貞姐的小廠子活多時20來人,活少時不過十來個人,現在,工人中有8位殘疾人,有拄雙拐的,也有聾啞的。貞姐不僅僅給他們提供了一條生路,還處處關心他們,愛護他們。仉長勝患病兩次做手術,都是貞姐送他到醫院,派人照料著,每天晚上自己還去看望他。有人給吳如水介紹了對象,貞姐親自帶著吳如水和他的對象到縣城買衣服、買首飾,幫他們辦結婚證。
貞姐一家和這些工人們吃一鍋飯,每天開飯,熱熱鬧鬧的像一大家子。工人們都知道貞姐家的規矩,每頓飯,第一碗總是端給貞姐贍養的孤寡智障老人“常爺爺”,他是這家的長輩。
我娘説,做人就要走正道,她到死還伸著手指頭不放下
貞姐是個剛強的人,她自己説:“我是個硬漢子,不怕吃苦。”但她知道,她有如此底氣,是因為自己有個最堅強的“大後方”。
今年“七一”,貞姐作為河北省僅有的兩位“全國優秀共産黨員”到北京參加了大會,還和中央領導一起合影。貞姐説,這是她一生最大的榮耀。從北京一回到家,她小心翼翼地拿出自己閃閃發光的“全國優秀共産黨員”金質獎章。女兒朱寶琴説,我媽對我爸爸説,這裡邊有你的多一半。
貞姐和丈夫朱金英,是經人介紹成婚的。
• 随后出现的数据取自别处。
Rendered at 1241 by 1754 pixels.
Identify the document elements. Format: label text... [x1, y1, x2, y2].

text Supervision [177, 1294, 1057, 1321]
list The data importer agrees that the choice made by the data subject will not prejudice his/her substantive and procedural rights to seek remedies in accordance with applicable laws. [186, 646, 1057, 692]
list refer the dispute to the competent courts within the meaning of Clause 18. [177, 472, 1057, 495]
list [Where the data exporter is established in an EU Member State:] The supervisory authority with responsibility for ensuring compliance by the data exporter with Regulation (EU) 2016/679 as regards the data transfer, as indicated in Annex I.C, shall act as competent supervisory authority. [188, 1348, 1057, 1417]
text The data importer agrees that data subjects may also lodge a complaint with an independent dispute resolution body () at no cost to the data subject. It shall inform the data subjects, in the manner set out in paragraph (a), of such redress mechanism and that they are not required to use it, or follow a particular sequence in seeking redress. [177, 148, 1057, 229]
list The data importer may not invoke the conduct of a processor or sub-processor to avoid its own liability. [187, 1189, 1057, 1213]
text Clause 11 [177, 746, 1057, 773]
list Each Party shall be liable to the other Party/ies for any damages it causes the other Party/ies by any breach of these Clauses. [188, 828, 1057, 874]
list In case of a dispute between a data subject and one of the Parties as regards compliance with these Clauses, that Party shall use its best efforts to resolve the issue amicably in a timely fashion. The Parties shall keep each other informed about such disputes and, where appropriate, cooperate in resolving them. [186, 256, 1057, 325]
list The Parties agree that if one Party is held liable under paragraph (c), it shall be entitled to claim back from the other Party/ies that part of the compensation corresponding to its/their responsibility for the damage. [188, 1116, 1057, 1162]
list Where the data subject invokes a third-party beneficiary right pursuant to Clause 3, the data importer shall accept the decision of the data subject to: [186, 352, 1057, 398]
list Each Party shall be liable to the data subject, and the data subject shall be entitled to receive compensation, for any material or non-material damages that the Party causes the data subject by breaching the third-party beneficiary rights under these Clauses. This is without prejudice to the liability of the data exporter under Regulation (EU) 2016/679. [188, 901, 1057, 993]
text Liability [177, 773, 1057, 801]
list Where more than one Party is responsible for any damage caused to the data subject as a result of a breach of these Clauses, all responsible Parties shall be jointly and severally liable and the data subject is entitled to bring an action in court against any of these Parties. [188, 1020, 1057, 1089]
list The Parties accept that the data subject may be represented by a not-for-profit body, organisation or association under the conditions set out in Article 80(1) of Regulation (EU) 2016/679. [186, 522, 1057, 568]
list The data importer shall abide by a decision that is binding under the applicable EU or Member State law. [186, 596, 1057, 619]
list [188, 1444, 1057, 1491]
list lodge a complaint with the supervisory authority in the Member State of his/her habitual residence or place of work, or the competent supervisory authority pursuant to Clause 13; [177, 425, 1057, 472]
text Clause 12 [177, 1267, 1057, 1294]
兩家人生活在同一個村子,知根知底,彼此都是看中了對方的“好人性”。
“好像是1972年”,朱金英對他們結婚的記憶似乎有點模糊:“我用自行車把她從村西頭她家拉到村東頭我們家。”
婚前並沒有花前月下的夫妻倆,婚後卻有著驚人地相知相識。貞姐和她丈夫都説,這麼多年兩人從沒紅過臉,一起經歷了這麼多事,也從沒有什麼分歧。
贍養老人,捐資助學,扶困助貧,貞姐幹的每件事情,丈夫都毫無保留地支持;吃苦受累,服侍病人,忍寒受凍,哪樣罪丈夫都沒少受過。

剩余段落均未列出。